# lowering my A6, how?



## Torsten (Jan 29, 2006)

im thinking of lowering my A6 1.8T. i dont wanna go that low because of daily using the car. 
what do you guys suggest? just lowering springs? or coils (raceland)? 
i dont want to spend too much money but the car aready has 187k km's on the clock so new shocks would be needful ?


----------



## Snowhere (Jul 27, 2007)

*Re: lowering my A6, how? (Torsten)*

Kyle likes his HR racing springs, but he claims it dropped his A6 around 3"! Supposedly, they are only supposed to drop the car half that. Unfortunately, there does not seem to be a lot of options for the A6. I know that I am currently looking for suspension stuff for my avant and there does not seem to be much out there.


----------



## EK20 (Sep 28, 2004)

I'm enjoying the H&R Race Springs so far. It came with the sport suspension, so I wasn't worried about replacing the struts right away though.


----------



## german-dub (Oct 20, 2009)

*Re: (EK20)*

what about getting higher in the front as in the back by using springs with stock shocks ?? i remember back in the days my old car used to be like that.


----------



## EK20 (Sep 28, 2004)

*Re: (german-dub)*

Luckily I haven't had any issues with the reverse rake look.


----------



## Snowhere (Jul 27, 2007)

*Re: (EK20)*


_Quote, originally posted by *EK20* »_Luckily I haven't had any issues with the reverse rake look.
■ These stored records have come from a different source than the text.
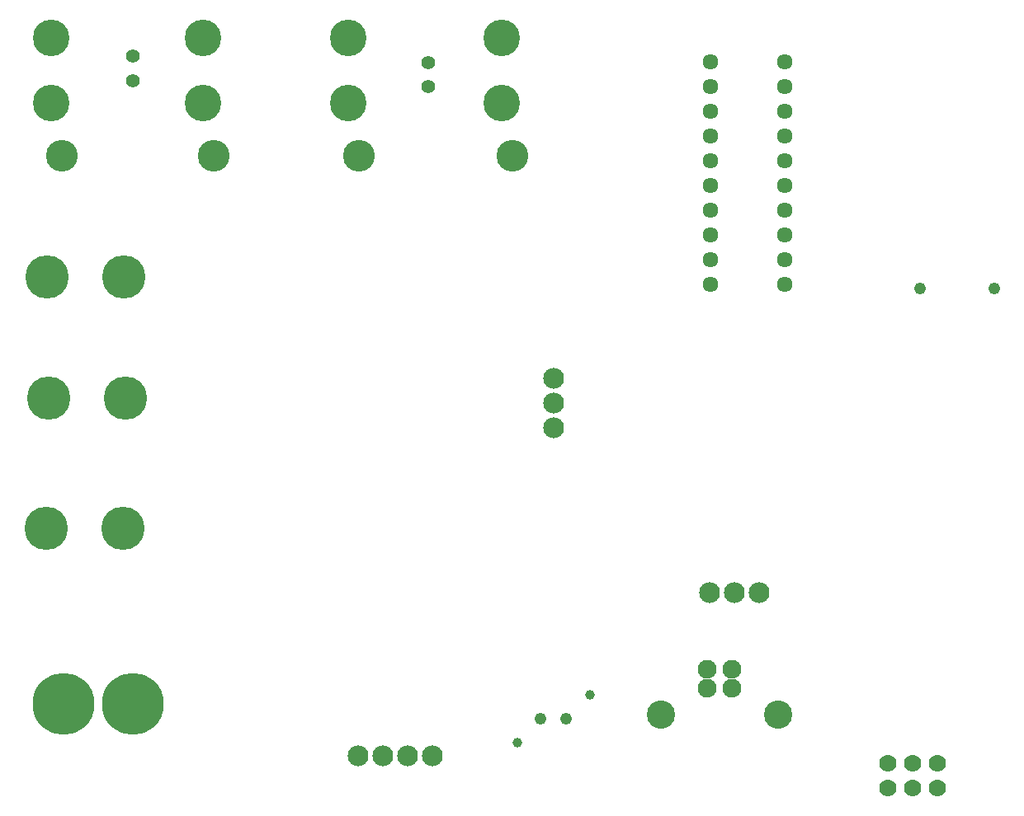
<source format=gbr>
G04 EAGLE Gerber RS-274X export*
G75*
%MOMM*%
%FSLAX34Y34*%
%LPD*%
%INSoldermask Bottom*%
%IPPOS*%
%AMOC8*
5,1,8,0,0,1.08239X$1,22.5*%
G01*
%ADD10C,4.445000*%
%ADD11C,2.133600*%
%ADD12C,3.754000*%
%ADD13C,3.254000*%
%ADD14C,6.350000*%
%ADD15C,1.609600*%
%ADD16C,1.209600*%
%ADD17C,1.004000*%
%ADD18C,1.778000*%
%ADD19C,1.409600*%
%ADD20C,1.930400*%
%ADD21C,2.895600*%


D10*
X166370Y424180D03*
X87630Y424180D03*
X85090Y290830D03*
X163830Y290830D03*
D11*
X481330Y57150D03*
X455930Y57150D03*
X430530Y57150D03*
X405130Y57150D03*
D12*
X552450Y794540D03*
X552450Y727540D03*
D13*
X563450Y673540D03*
D12*
X90170Y794540D03*
X90170Y727540D03*
D13*
X101170Y673540D03*
D12*
X394970Y794540D03*
X394970Y727540D03*
D13*
X405970Y673540D03*
D12*
X246380Y794540D03*
X246380Y727540D03*
D13*
X257380Y673540D03*
D14*
X102870Y110490D03*
X173990Y110490D03*
D15*
X767080Y769620D03*
X767080Y744220D03*
X767080Y718820D03*
X767080Y693420D03*
X767080Y668020D03*
X767080Y642620D03*
X767080Y617220D03*
X767080Y591820D03*
X767080Y566420D03*
X767080Y541020D03*
X843280Y541020D03*
X843280Y566420D03*
X843280Y591820D03*
X843280Y617220D03*
X843280Y642620D03*
X843280Y668020D03*
X843280Y693420D03*
X843280Y718820D03*
X843280Y744220D03*
X843280Y769620D03*
D11*
X605790Y393700D03*
X605790Y419100D03*
X605790Y444500D03*
D16*
X592709Y95250D03*
X618820Y95250D03*
D17*
X568325Y70358D03*
X643255Y120142D03*
D16*
X981710Y537210D03*
X1057710Y537210D03*
D18*
X948690Y24130D03*
X974090Y24130D03*
X999490Y24130D03*
X948690Y49530D03*
X974090Y49530D03*
X999490Y49530D03*
D11*
X765810Y224790D03*
X791210Y224790D03*
X816610Y224790D03*
D10*
X165100Y548640D03*
X86360Y548640D03*
D19*
X477520Y744220D03*
X477520Y769220D03*
X173990Y750570D03*
X173990Y775570D03*
D20*
X788470Y146172D03*
X763470Y146172D03*
X763470Y126360D03*
X788470Y126360D03*
D21*
X836168Y99182D03*
X715772Y99182D03*
M02*

</source>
I am sure I have that look when ever I have the family in the avant. 2 adults, 2 kids, 1 Australian Sheppard, and the hatch area stuffed plus the rocket box filled on top. Hence I don't want any sort of lowering springs. Add in snowy climate for 8 months of the year and I need my 4x4 status!


----------



## german-dub (Oct 20, 2009)

*Re: (Snowhere)*

well, im just having a small 1.8 engine too and you cars are heavier than mine in the front. that could be a prob i guess 


_Modified by german-dub at 5:30 AM 11-17-2009_


----------